People As Product: Managing Law Firm Talent

People As Product: Managing Law Firm Talent

By necessity, lawyers are deeply rooted in precedent and tradition — living and breathing case law in their working lives. This mindset is extraordinarily useful for navigating our legal system and making effective, evidence-based arguments, but it can also hinder law firms’ ability to adapt to changes in the legal world that have great potential to benefit or harm them. We’ve talked about Knowledge Management and how some law firms are following corporations’ lead in adopting effective KM policies, but what about attracting strong talent to acquire this institutional knowledge in the first place? Traditionally, a big paycheck and the potential to eventually move up within the ranks and nab that prestigious corner office were all the motivation that was necessary to entice and retain the most talented young lawyers. The times they are a-changin’.

As more and more of the Millenial generation acquire law degrees and enter the workforce, understanding what they are after has become vital for effective recruitment and retention at law firms. While compensation remains important, America’s next generation of lawyers highly values meaning, flexibility, and opportunities to develop themselves through training and leadership. HR and training departments can help, but senior attorney leadership is the key to providing the mentoring that young lawyers need to feel valued at their job. However, senior attorneys in leadership positions generally earned those positions by being extremely effective litigators, and thus still find themselves spending the majority of their time serving clients while the development and evaluation of the lawyers under them suffers. These leaders have the knowledge and experience to both set clear expectations and help new attorneys to learn and meet those expectations, and firms who neglect this side of the equation may eventually find themselves dealing with a vicious cycle of turnover among their young talent.

This problem is only exacerbated by the traditional system of partners choosing which junior lawyers work with them on projects, thereby creating a sort of tier system among young talent based on the subconscious bias of partners rather than objective ability. The lucky associates who manage to connect with a partner may get the attention and development they need, but the less fortunate young lawyers often find themselves relegated to assignments that make them feel under-appreciated. Their uneven mentoring also prevents them from improving their skills and better serving the firm. The high cost of investing in a young lawyer makes this sort of system unwieldy and inefficient, especially when alternatives are available for those firms brave enough to step outside of established precedent.

One meaningful step a law firm can take is to implement an evaluation system that offers detailed feedback across a range of areas and provides clear information on the direction of a lawyer’s career advancement.

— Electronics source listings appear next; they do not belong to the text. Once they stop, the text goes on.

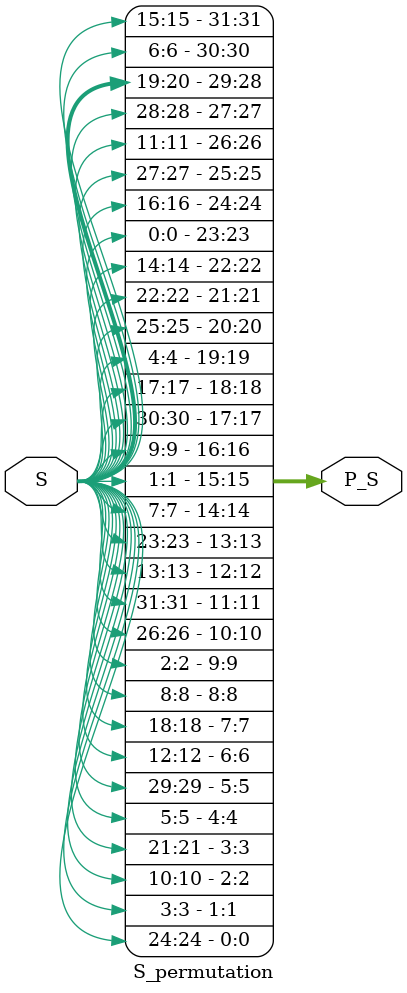
<source format=v>
`timescale 1ns / 1ps


module S_combined(
    input [47:0] Din,
    output [31:0] S_B
    );

wire [31:0] Dtmp;
reg [31:0] Dout;

S1 S1_instance(Din[47:42], Dtmp[31:28]);
S2 S2_instance(Din[41:36], Dtmp[27:24]);
S3 S3_instance(Din[35:30], Dtmp[23:20]);
S4 S4_instance(Din[29:24], Dtmp[19:16]);
S5 S5_instance(Din[23:18], Dtmp[15:12]);
S6 S6_instance(Din[17:12], Dtmp[11:8]);
S7 S7_instance(Din[11:6], Dtmp[7:4]);
S8 S8_instance(Din[5:0], Dtmp[3:0]);

assign S_B = Dtmp;
endmodule

module S_permutation(
    input [0:31] S,
    output [31:0] P_S
	 //, 	 input CLK
    );
/*
reg [0:31] S;

always @(posedge CLK)
begin
    S <= Sin;
end*/
assign P_S = {S[15], S[6], S[19], S[20], S[28], S[11], S[27], S[16], S[0], S[14], S[22], S[25], S[4], S[17], S[30], S[9], S[1], S[7], S[23], S[13], S[31], S[26], S[2], S[8], S[18], S[12], S[29], S[5], S[21], S[10], S[3], S[24]};
endmodule

</source>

Staying with the same company or firm for an entire career is no longer the norm, so providing meaningful advice and making employees feel valued and secure in the steps they must take to advance can go a long way toward preventing the now natural desire many people feel to change jobs on a regular basis. Because law firms are essentially selling their own expertise — their product is the collective experience, knowledge, and minds of their lawyers — maintaining a long-term, dedicated force of attorneys could provide a substantial leg-up over the competition.